(Items from a data source)
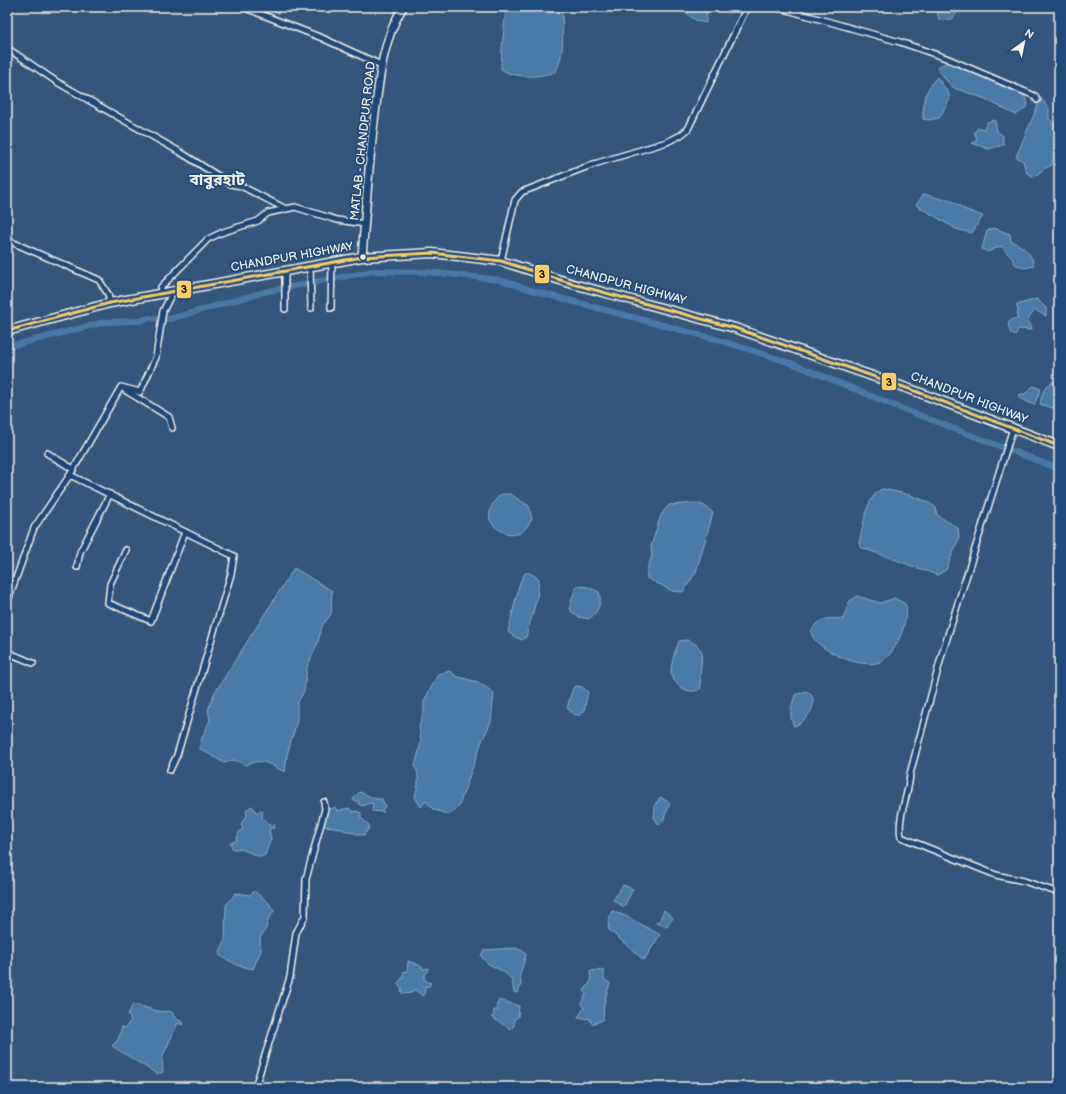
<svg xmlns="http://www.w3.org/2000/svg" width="1066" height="1094" font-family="'Balsamiq Sans','Noto Sans Bengali',sans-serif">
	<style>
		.water { fill: #497aa6; stroke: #8daac0 }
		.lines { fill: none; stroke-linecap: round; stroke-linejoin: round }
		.canal { stroke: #497aa6; stroke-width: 6 }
		.minor-casing { stroke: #f4f1e8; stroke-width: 8 }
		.secondary-casing { stroke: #f4f1e8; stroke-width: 10 }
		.primary-casing { stroke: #f4f1e8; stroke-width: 11 }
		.minor { stroke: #1f4a7a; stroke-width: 5 }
		.secondary { stroke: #1f4a7a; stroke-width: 7 }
		.primary { stroke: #1f4a7a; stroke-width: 8 }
		.bus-1-casing { stroke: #1f4a7a; stroke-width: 6 }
		.bus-1 { stroke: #fdcc66; stroke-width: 3 }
		.bus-dot { fill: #f4f1e8; stroke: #1f4a7a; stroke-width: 1.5 }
		.labels { text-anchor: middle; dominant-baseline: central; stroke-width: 3.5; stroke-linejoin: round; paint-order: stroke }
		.street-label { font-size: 12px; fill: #f4f1e8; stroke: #1f4a7a }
		.district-label { font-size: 16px; font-weight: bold; fill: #f4f1e8; stroke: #1f4a7a }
		.line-badge { stroke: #1f4a7a; stroke-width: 1.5 }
		.pale-badge-label { font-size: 11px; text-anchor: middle; font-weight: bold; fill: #111 }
	</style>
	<rect width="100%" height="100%" fill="#33567c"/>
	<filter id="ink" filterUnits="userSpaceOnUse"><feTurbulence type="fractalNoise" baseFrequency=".025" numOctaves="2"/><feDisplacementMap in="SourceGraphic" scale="8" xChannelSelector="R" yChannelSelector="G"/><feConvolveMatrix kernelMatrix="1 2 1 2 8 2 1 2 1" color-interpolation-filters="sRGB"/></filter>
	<g filter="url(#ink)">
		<!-- water -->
		<g class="water">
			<path d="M506,7H562C562,27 566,54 555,72C540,77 515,79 501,69L502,48Z"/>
			<path d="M683,7H707L706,23C695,21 688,17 683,7Z"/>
			<polygon points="936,7 960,7 960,9 952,19 942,21 939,20"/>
			<polygon points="946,63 966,68 1023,94 1027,101 1028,106 1016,115 983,98 954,88 945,79 937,67"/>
			<path d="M937,77L948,92L950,99L939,118L929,120L923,119C923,101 925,90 937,77Z"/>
			<path d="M1041,98L1049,109V118L1054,125L1059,124C1059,139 1053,150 1052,165L1044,169L1034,177L1027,173L1023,161L1016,157Z"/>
			<polygon points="995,120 997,131 1003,136 1003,145 988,149 972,143 977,139 974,132 978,128 984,129 987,122"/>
			<path d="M924,194C933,196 940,200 949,199L964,209L983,216L972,233L956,229L916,205Z"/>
			<path d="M994,228L1010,234L1011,241C1023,246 1032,253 1034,266L1024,268L1015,264L1011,257L1001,246L988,252L982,249L987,231Z"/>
			<polygon points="1037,299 1046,308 1046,316 1035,310 1028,319 1031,330 1018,329 1015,336 1011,334 1008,323 1013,319 1017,319 1018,309 1016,305"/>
			<path d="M1055,381L1059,382V410L1040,404C1042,393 1044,385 1055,381Z"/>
			<polygon points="1033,386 1041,389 1034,405 1019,398 1019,395 1021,394 1025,394"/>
			<path d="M882,489C895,491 927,498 936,508L937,515L958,528L959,538L946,570L937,575L860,547L859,542C864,526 865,497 882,489Z"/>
			<path d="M502,494H510L529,506L532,519C529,523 526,529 522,532C514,538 497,531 492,523C485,514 494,499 502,494Z"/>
			<polygon points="697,503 705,506 713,513 696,572 683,592 672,591 647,578 647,570 652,556 651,546 661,515 669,505"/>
			<path d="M294,568L332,591L331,614L322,626L318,642L307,667L304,691L297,704V721L287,755L285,772C269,765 263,757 246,765L234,760L224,763L199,748L202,738L210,720L208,710L214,694Z"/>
			<polygon points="525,573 530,573 539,579 537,598 526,637 522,640 515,637 508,632 519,585"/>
			<path d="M576,586L589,587L599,592C603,603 597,613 589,619L579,617L571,611L570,606Z"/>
			<path d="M857,596L880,603L895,598L905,604L907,608C906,625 897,653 880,662C862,670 816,650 811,633C816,617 830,618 843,619L849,602Z"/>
			<path d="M687,640L697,645L702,652L700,677L701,688C691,697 672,685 671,672C671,663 676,649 679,641Z"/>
			<path d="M451,671L455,676L478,682L494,693L491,722L482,741L459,806L449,815L433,809L426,801L421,807L415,797C417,787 421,777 415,767L421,742L419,726L424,712V701L438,674Z"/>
			<polygon points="576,686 582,687 588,692 584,711 580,715 575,715 567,708 573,688"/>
			<path d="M806,691C823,699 807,722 794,726C788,716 792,705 795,695Z"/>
			<polygon points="360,792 376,799 382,799 385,806 382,810 384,812 372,811 373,804 369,803 363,806 358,804 359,801 354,801 353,799"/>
			<polygon points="660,797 670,803 663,821 659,825 654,817 655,809 653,807 656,804 656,802 658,802"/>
			<polygon points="252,806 257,813 260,810 263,811 262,817 269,825 275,824 274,828 269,829 271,839 265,855 261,857 241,849 233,849 230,843 236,841 239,832 243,829 241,824 247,816 246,810"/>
			<polygon points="329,807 331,809 335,807 337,811 349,808 353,812 356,811 361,813 361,818 369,825 369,828 364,835 361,835 334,827 322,826"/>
			<polygon points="623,885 633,889 624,907 613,900"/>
			<polygon points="254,891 269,903 274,911 268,920 266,929 260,938 261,951 253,969 237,965 219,955 225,940 226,905 236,893 250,895"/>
			<polygon points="664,910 673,918 667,927 656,923 660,920"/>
			<polygon points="612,911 628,917 660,935 644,960 609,930 608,922"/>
			<path d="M516,948L523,951L526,955L520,974L521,984L518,993L514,992C513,988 513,983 511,979C504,968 488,968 481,956L484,950Z"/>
			<polygon points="408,961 419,965 424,969 429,968 424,977 426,981 431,983 429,986 424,987 425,992 423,996 414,989 412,993 403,994 401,992 402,988 397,984 402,979 404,971 407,972"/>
			<polygon points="604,970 604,980 610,983 604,1003 603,1020 592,1024 590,1019 578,1017 584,1008 581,1004 586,994 584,991 591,981 590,971"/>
			<polygon points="499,1000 519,1006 518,1017 514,1019 514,1026 511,1029 491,1017 495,1015 493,1013 494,1010 498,1010 496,1007"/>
			<path d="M133,1004C145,1006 158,1014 169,1011L173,1013L174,1017L184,1023L183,1025L178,1023L162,1058L163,1072L157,1074L112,1046L118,1040L122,1027L125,1028L131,1020L128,1015Z"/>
		</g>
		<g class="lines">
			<!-- canal -->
			<polyline class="canal" points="7,347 105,322 139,321 150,318 170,319 264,292 373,271 426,272 468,276 500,280 541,293 719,340 791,363 903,409 1059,469"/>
			<!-- minor casing -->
			<g class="minor-casing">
				<g id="minor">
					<polyline points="243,7 322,38 381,65"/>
					<polyline points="777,7 900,42 946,58 1035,96 1037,100"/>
					<polyline points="7,13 11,7"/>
					<polyline points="7,48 57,82 180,152 231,184 241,186 284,208"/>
					<polyline points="7,240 99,280 108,294 110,303"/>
					<polyline points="501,261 515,200 522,192 594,164 667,142 681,135 688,129 747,7"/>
					<polyline points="310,266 311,308"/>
					<polyline points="160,293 161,287 208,239 223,232 258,221 268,213 295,207 337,220 365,224"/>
					<polyline points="331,308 332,262"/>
					<polyline points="285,309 285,271"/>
					<polyline points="125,390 169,417 172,428"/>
					<path d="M1013,428L942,654L910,774C909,795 897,816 901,837L996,875L1024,881L1059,893"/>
					<polyline points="47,453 73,469"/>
					<polyline points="70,475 234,556 231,574 177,755 170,770"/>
					<polyline points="126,550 110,584 108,603 151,621 185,532"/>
					<polyline points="77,567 80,552 110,494"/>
					<polyline points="7,603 34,528 70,475 121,387 140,392 156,357 163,311 173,291"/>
					<polyline points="7,652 33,663"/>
					<polyline points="255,1087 290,977 296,933 305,916 306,879 325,809 324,802"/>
				</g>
			</g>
			<!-- secondary casing -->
			<g class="secondary-casing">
				<path id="secondary" d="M362,257C366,207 369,156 376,106C380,71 384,38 403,7"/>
			</g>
			<!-- primary casing -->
			<g class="primary-casing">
				<polyline id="primary" points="7,331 110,303 362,257 432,253 501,261 573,284 735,328 915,391 1059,446"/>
			</g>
			<!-- minor -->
			<use href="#minor" class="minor"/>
			<!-- secondary -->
			<use href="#secondary" class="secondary"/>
			<!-- primary -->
			<use href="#primary" class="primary"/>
			<!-- bus-1 casing -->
			<g class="bus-1-casing">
				<polyline id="bus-1" points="7,331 110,303 362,257 432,253 501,261 573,284 735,328 915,391 1059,446"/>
			</g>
			<!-- bus-1 -->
			<use href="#bus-1" class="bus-1"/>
		</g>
	</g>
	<!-- markers -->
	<circle class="bus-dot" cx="363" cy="257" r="3.5"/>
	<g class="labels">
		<!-- street labels -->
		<g class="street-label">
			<text transform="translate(363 141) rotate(-84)">MATLAB - CHANDPUR ROAD</text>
			<text transform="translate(292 257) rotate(-10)">CHANDPUR HIGHWAY</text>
			<text transform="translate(626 285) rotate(15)">CHANDPUR HIGHWAY</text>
			<text transform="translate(969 398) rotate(21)">CHANDPUR HIGHWAY</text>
		</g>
		<!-- district labels -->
		<g class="district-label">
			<text x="217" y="180">বাবুরহাট</text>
		</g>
	</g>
	<g class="line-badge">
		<rect x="534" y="264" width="16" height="20" rx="4" fill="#fdcc66"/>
		<rect x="176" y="280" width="16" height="19" rx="4" fill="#fdcc66"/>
		<rect x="881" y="372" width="16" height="19" rx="4" fill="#fdcc66"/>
	</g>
	<g class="pale-badge-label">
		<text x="542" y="278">3</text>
		<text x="184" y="293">3</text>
		<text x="889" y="386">3</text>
	</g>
	<!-- margin -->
	<rect width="1066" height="1094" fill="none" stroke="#1f4a7a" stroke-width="24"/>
	<rect x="12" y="12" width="1042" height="1070" fill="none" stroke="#f4f1e8" stroke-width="1.5" filter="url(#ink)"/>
	<!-- north arrow -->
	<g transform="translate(1024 42) rotate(33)" stroke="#1f4a7a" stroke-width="3" paint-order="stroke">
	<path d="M0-3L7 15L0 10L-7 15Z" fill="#f4f1e8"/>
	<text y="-6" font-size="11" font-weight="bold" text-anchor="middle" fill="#f4f1e8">N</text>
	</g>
</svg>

* Aim of the task
Pull every line containing the string "lines" out of the data above and copy it.

* Result of this exercise
		.lines { fill: none; stroke-linecap: round; stroke-linejoin: round }
		<g class="lines">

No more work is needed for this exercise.